DOJ: Congress can pass law on e-sabong
MANILA, Philippines — Justice Secretary Menardo Guevarra on Friday defended the legal opinion issued by the Department of Justice (DOJ) on the regulation of online “sabong” (cockfighting) by the Philippine Gaming Corp. (Pagcor).
“The legal opinion that the DOJ rendered to Pagcor … was based on its interpretation of the Pagcor charter, which is an act of legislature,” Guevarra said.
“On the other hand, the OSG (Office of the Solicitor General) opinion was apparently based on the inadequacy of gaming authority on the part of [local governments], considering the online nature of e-sabong operations,” he added.
Guevarra was sought to comment on Sen.

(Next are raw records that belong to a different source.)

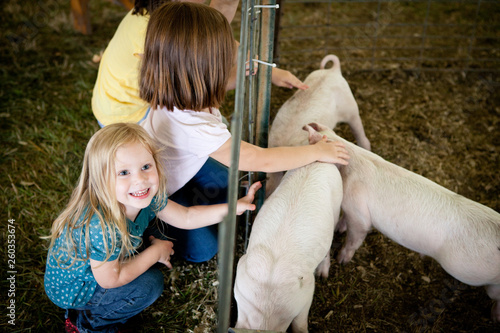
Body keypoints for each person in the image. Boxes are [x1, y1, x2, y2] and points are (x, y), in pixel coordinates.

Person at [138, 1, 350, 263]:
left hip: (170, 174)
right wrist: (316, 151)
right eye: (226, 57)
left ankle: (198, 205)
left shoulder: (170, 86)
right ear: (203, 70)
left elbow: (216, 86)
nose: (232, 59)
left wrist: (263, 73)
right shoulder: (194, 126)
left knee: (226, 179)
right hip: (151, 198)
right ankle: (152, 232)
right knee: (203, 250)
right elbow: (263, 159)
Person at [44, 123, 261, 332]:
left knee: (153, 238)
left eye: (146, 167)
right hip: (79, 289)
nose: (140, 180)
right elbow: (111, 279)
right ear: (101, 180)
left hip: (106, 264)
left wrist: (235, 208)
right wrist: (155, 252)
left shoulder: (147, 197)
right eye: (123, 173)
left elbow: (186, 216)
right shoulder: (102, 227)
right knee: (150, 284)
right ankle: (87, 323)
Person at [92, 0, 307, 127]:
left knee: (213, 123)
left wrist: (269, 71)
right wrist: (238, 75)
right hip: (128, 117)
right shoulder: (153, 34)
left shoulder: (167, 16)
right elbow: (186, 93)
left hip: (142, 98)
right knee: (207, 134)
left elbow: (216, 39)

Francis Tolentino’s remarks earlier that the DOJ and OSG could have violated the law for allowing Pagcor to issue e-sabong franchises.
But Guevarra said that if Congress believes that congressional authority was needed for the licensing of e-sabong, then Congress “should act expeditiously.”
“From a policy viewpoint, the regulation of e-sabong, whether through congressional franchises or by authority of executive agencies, is far better than e-sabong being totally unregulated,” the DOJ chief said.
Tolentino earlier questioned the “overbearing interpretation” of the DOJ and Pagcor of the authority granted to them by Republic Act No. 9487, or the Pagcor Charter.
“Where did you get the authority for you to [interpret] that e-sabong is part of the functions of Pagcor, [that it] can be regulated, can be declared as legal, and even used as legal basis?” he said during last week’s hearing of the Senate committee on public order and dangerous drugs on the disappearance of more than 30 cockfight enthusiasts.
Malacañang ordered the Philippine National Police and the National Bureau of Investigation to investigate the disappearance of the cockfight players and Pagcor to investigate possible violations of e-sabong agreements.
“Unless otherwise directed, the operations of e-sabong licensees shall remain unaffected, pending the result of the above investigations,” said Executive Secretary Salvador Medialdea.